The tailrec optimized version is even faster than the normal imperative version. But tailrec isn't a magic incantation that will make your code run faster. As a general rule, the tailrec optimized code will run faster than the unoptimized version, but will not always beat a good old imperative code.

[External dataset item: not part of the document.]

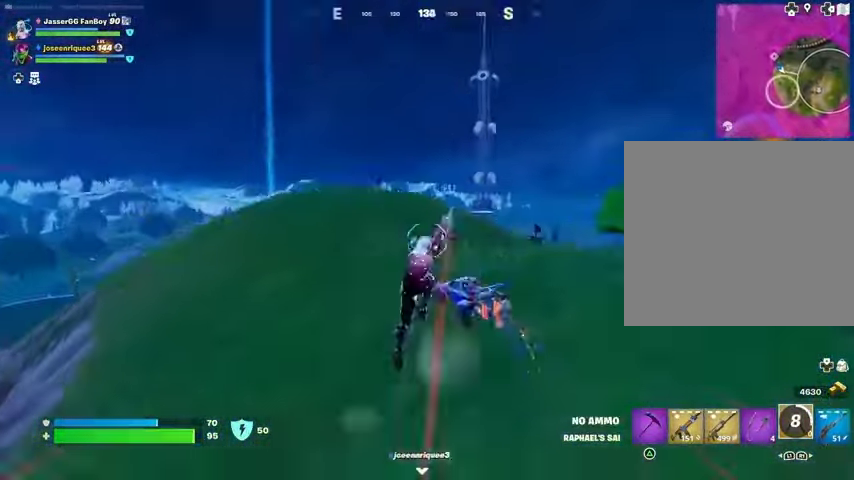
{"buttons": [], "left_stick": "up-left", "right_stick": "center", "events": [[33, "right_stick", "center"], [433, "right_stick", "left"], [500, "right_stick", "center"]]}
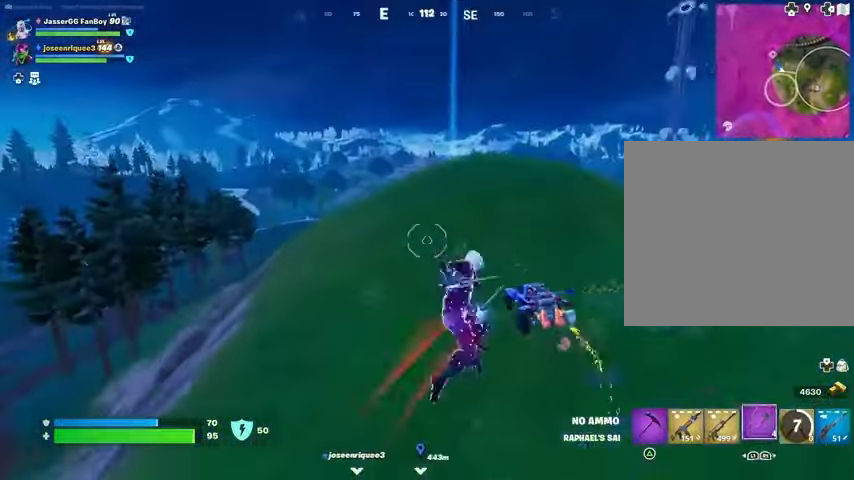
{"buttons": [], "left_stick": "up-left", "right_stick": "up-right", "events": [[433, "right_stick", "up-right"]]}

Let's explore a Fibonacci implementation, starting with an imperative one as follows:

fun fib(n: Long): Long {
   return when (n) {
      0L -> 0
      1L -> 1
      else -> {
         var a = 0L
         var b = 1L
         var c = 0L
         for (i in 2..n) {
            c = a + b
            a = b
            b = c
         }
         c
      }
   }
}

Now, let's take a look at a functional recursive implementation:

fun functionalFib(n: Long): Long {
   fun go(n: Long, prev: Long, cur: Long): Long {
      return if (n == 0L) {
         prev
      } else {
         go(n - 1, cur, prev + cur)
      }
   }

   return go(n, 0, 1)
}

Now let's check with its corresponding tailrec version, as follows:

fun tailrecFib(n: Long): Long {
   tailrec fun go(n: Long, prev: Long, cur: Long): Long {
      return if (n == 0L) {
         prev
      } else {
         go(n - 1, cur, prev + cur)
      }
   }

   return go(n, 0, 1)
}

Then again, let's see its profiling with executionTime:

fun main(args: Array<String>) {
    println("fib :" + executionTime { fib(93) })
    println("functionalFib :" + executionTime { functionalFib(93) })
    println("tailrecFib :" + executionTime { tailrecFib(93) })
}

The output will look something like the following:

The tailrec implementation is much faster than the recursive version, but not as fast as a normal imperative implementation.